The data store will experience contention if an App throws quite a lot of stuff into it sequentially. Contention leads to timeouts. But, App Engine retires data store ops as such. But it is better to have a retry in app logic too with a back off mechanism. This is officially advised too. Data models are really flexible. But queries are learned during development and App Engine readies indices before hand. 

Task recovery mechanisms in case of failure take priority one, if it was not already that. Servers in warehouses have a higher failure probability than servers in house. This is mainly due to the sheer numbers involved. If you have 10 high end machines in-house the chances on one failing within a year could be remote. But on a cloud data center with 10000+ servers the probability of servers going down or needing replacement/maintenance just goes up. As a start up noticed over years that their Amazon instances' life span is on average 200 days! What about App Engine then? We are dealing with process instances so disruptions are pretty much normal and immediate. Instances especially back ends will be terminated without much warning. So either way having your processes running on machines/instances somewhere far away means that there will be disruptions. Apps can register for shutdown event handlers to do something before going down. Also there is no guarantee that this will be triggered. 
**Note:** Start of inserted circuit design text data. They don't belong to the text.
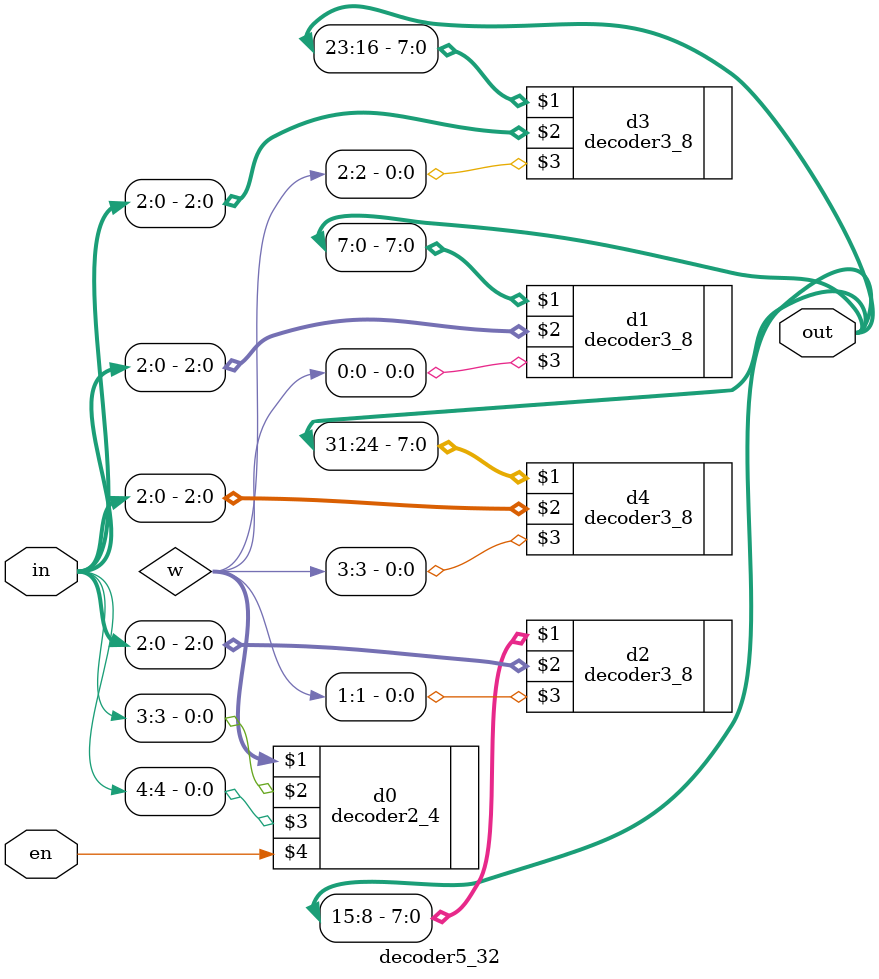
<source format=sv>
module decoder5_32 (out, in, en);
	output [31:0] out;
	input en;
	input [4:0] in;
	wire [3:0] w;

	decoder2_4 d0(w, in[3], in[4], en);
	decoder3_8 d1(out[7:0], in[2:0], w[0]);
	decoder3_8 d2(out[15:8], in[2:0], w[1]);
	decoder3_8 d3(out[23:16], in[2:0], w[2]);
	decoder3_8 d4(out[31:24], in[2:0], w[3]);
endmodule

</source>
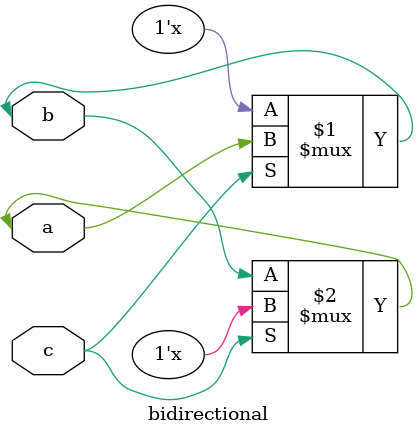
<source format=v>
module bidirectional(c,a,b);
	inout a,b;
	input c;

	bufif1  b1(b,a,c);
	bufif0  b2(a,b,c);

endmodule

</source>
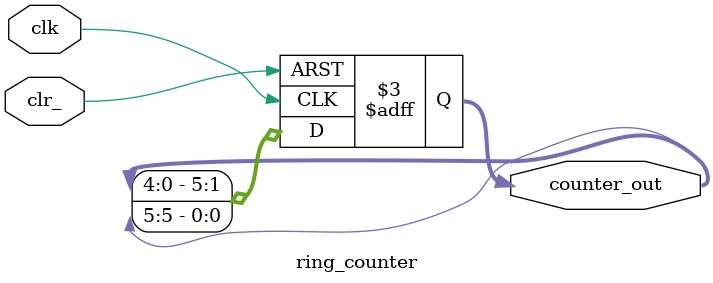
<source format=sv>
module ring_counter #(parameter COUNTER_OUTPUT_BUS_WIDTH = 6)(
    input clk,
    input clr_,
    output logic [COUNTER_OUTPUT_BUS_WIDTH-1:0] counter_out);
    
    always_ff @(posedge clk, negedge clr_) begin
        if (~clr_) begin
            counter_out <= 1;
        end else begin
            counter_out <= {counter_out[COUNTER_OUTPUT_BUS_WIDTH-2:0],
                counter_out[COUNTER_OUTPUT_BUS_WIDTH-1]};
        end
    end
endmodule
</source>
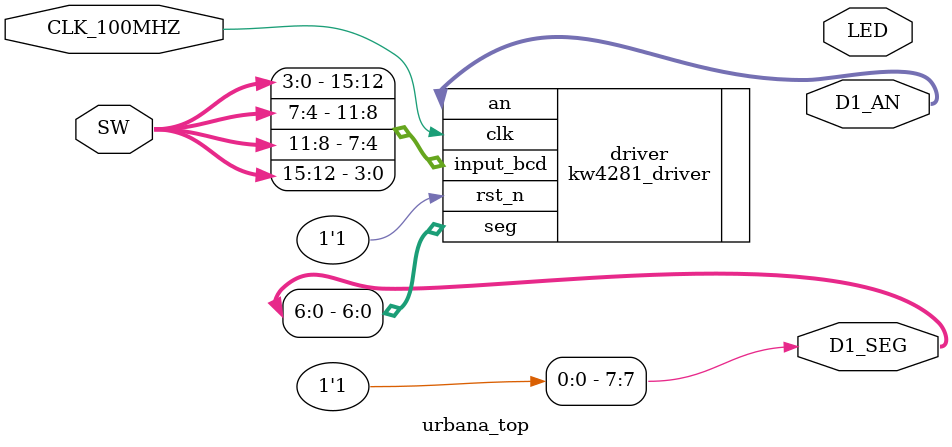
<source format=sv>
module urbana_top (
    input logic CLK_100MHZ,
    input logic [15:0] SW,
    output logic [15:0] LED,
    output logic [7:0] D1_SEG,
    output logic [3:0] D1_AN
);

    kw4281_driver driver (.rst_n(1'b1), .clk(CLK_100MHZ), 
                          .input_bcd({SW[3:0], SW[7:4], SW[11:8], SW[15:12]}),
                          .an(D1_AN), .seg(D1_SEG[6:0]));
    assign D1_SEG[7] = 1'b1;                         

endmodule


</source>
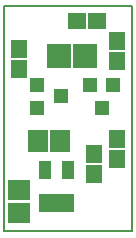
<source format=gts>
G04 #@! TF.FileFunction,Soldermask,Top*
%FSLAX46Y46*%
G04 Gerber Fmt 4.6, Leading zero omitted, Abs format (unit mm)*
G04 Created by KiCad (PCBNEW (2016-05-03 BZR 6266)-product) date Fri Jul 15 05:32:01 2016*
%MOMM*%
%LPD*%
G01*
G04 APERTURE LIST*
%ADD10C,0.350000*%
%ADD11C,0.150000*%
%ADD12R,2.100000X0.750000*%
%ADD13R,1.050000X1.600000*%
%ADD14R,1.900000X1.700000*%
%ADD15R,1.700000X1.900000*%
%ADD16R,1.400000X1.500000*%
%ADD17R,1.300000X1.200000*%
%ADD18R,1.200000X1.300000*%
%ADD19R,1.500000X1.400000*%
G04 APERTURE END LIST*
D10*
D11*
X104140000Y-116205000D02*
X104140000Y-135255000D01*
X114935000Y-116205000D02*
X104140000Y-116205000D01*
X114935000Y-135255000D02*
X114935000Y-116205000D01*
X104140000Y-135255000D02*
X114935000Y-135255000D01*
D12*
X108755000Y-120396000D03*
X110955000Y-120396000D03*
X110955000Y-119746000D03*
X108755000Y-119746000D03*
X108755000Y-121046000D03*
X110955000Y-121046000D03*
D13*
X107635000Y-132845000D03*
X108585000Y-132845000D03*
X109535000Y-132845000D03*
X109535000Y-130045000D03*
X107635000Y-130045000D03*
D14*
X105410000Y-133665000D03*
X105410000Y-131765000D03*
D15*
X108900000Y-127635000D03*
X107000000Y-127635000D03*
D16*
X105410000Y-121500000D03*
X105410000Y-119800000D03*
D17*
X106950000Y-122825000D03*
X106950000Y-124825000D03*
X108950000Y-123825000D03*
D18*
X113395000Y-122825000D03*
X111395000Y-122825000D03*
X112395000Y-124825000D03*
D16*
X111760000Y-130390000D03*
X111760000Y-128690000D03*
X113665000Y-129120000D03*
X113665000Y-127420000D03*
D19*
X111975000Y-117475000D03*
X110275000Y-117475000D03*
D16*
X113665000Y-119165000D03*
X113665000Y-120865000D03*
M02*

</source>
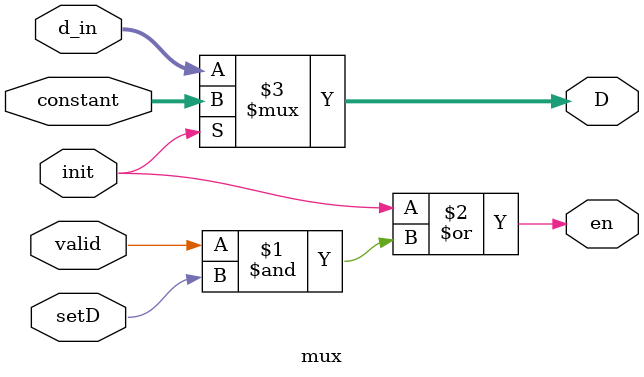
<source format=sv>
module mux(input logic init, valid, setD,
	   input logic [3:0] d_in, constant,
	   output logic[3:0] D,
	   output logic en);

assign en = init | (valid & setD);

assign D = (init) ? constant : d_in;

endmodule

</source>
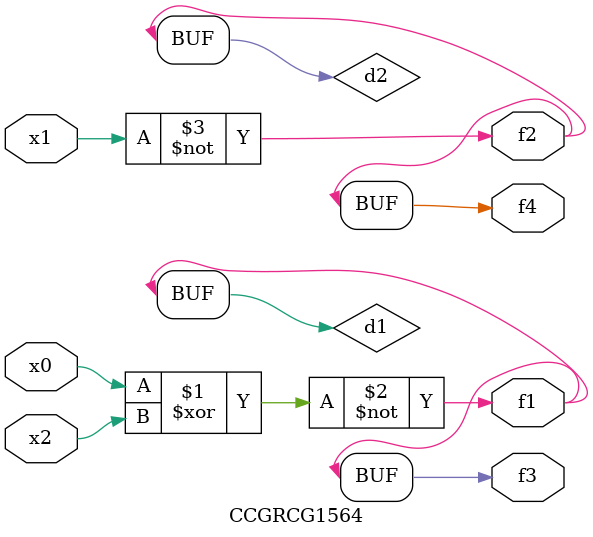
<source format=v>
module CCGRCG1564(
	input x0, x1, x2,
	output f1, f2, f3, f4
);

	wire d1, d2, d3;

	xnor (d1, x0, x2);
	nand (d2, x1);
	nor (d3, x1, x2);
	assign f1 = d1;
	assign f2 = d2;
	assign f3 = d1;
	assign f4 = d2;
endmodule

</source>
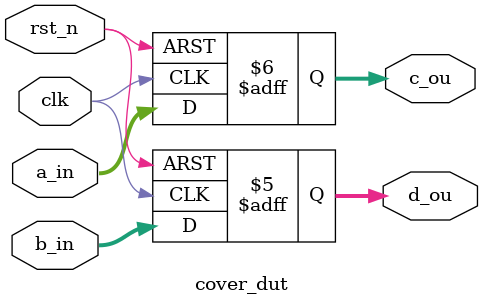
<source format=v>


//--------------------------------------------------------------------------
// Include File
//--------------------------------------------------------------------------

//--------------------------------------------------------------------------
// Module
//--------------------------------------------------------------------------
module cover_dut
//--------------------------------------------------------------------------
// Ports
//--------------------------------------------------------------------------
(
    // inputs
    input wire       clk,
    input wire       rst_n,
    input wire [4:0] a_in,
    input wire [4:0] b_in,

    // outputs
    output reg [4:0] c_ou,
    output reg [4:0] d_ou
);

//--------------------------------------------------------------------------
// Design: assertion basic test
//--------------------------------------------------------------------------
always @(posedge clk or negedge rst_n) begin
    if (!rst_n) begin
        c_ou <= 5'b0000;
    end else begin
        c_ou <= a_in;
    end
end

//--------------------------------------------------------------------------
// Design: assertion basic test
//--------------------------------------------------------------------------
always @(posedge clk or negedge rst_n) begin
    if (!rst_n) begin
        d_ou <= 5'b00000;
    end else begin
        d_ou <= b_in;
    end
end

endmodule
//--------------------------------------------------------------------------

</source>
Again if Apps are running a huge task say collecting information from the web to process offline and then deliver to the client later; Apps need to address disruptions in the sense that apps need to be able to recover from the point where a huge task failed due to a cloud infrastructure problem. This makes you do two things in particular on App Engine, breakup tasks for independent execution and handle breaks using the platform mechanism. App Engine allows this with Tasks and Task queues. The idea is Apps must break a huge task into manageable units which will be run independently. Otherwise apps risk continuous disruptions from quota overrun such as memory limitations or request timeouts or data store contention. One or the other. 

One robust solution is to have a task chains. Tasks will do a small amount of work and before finishing, queue the next task to be executed. Failed tasks in a queue will be re-tried. App Engine prevents triggering the same task over and over again by using Tombstoned task names. Simply, it remembers a task name say for a day and does not allow a task to be queued in the same name. So imagine your taskA triggered taskB and taskA failed for some reason without spawning the rest of the tasks taskC and taskD. When it comes back online it won't be able to add taskB. taskB will be executed from the queue as and when its time comes. There are a host of retry mechanisms like token buckets and back offs.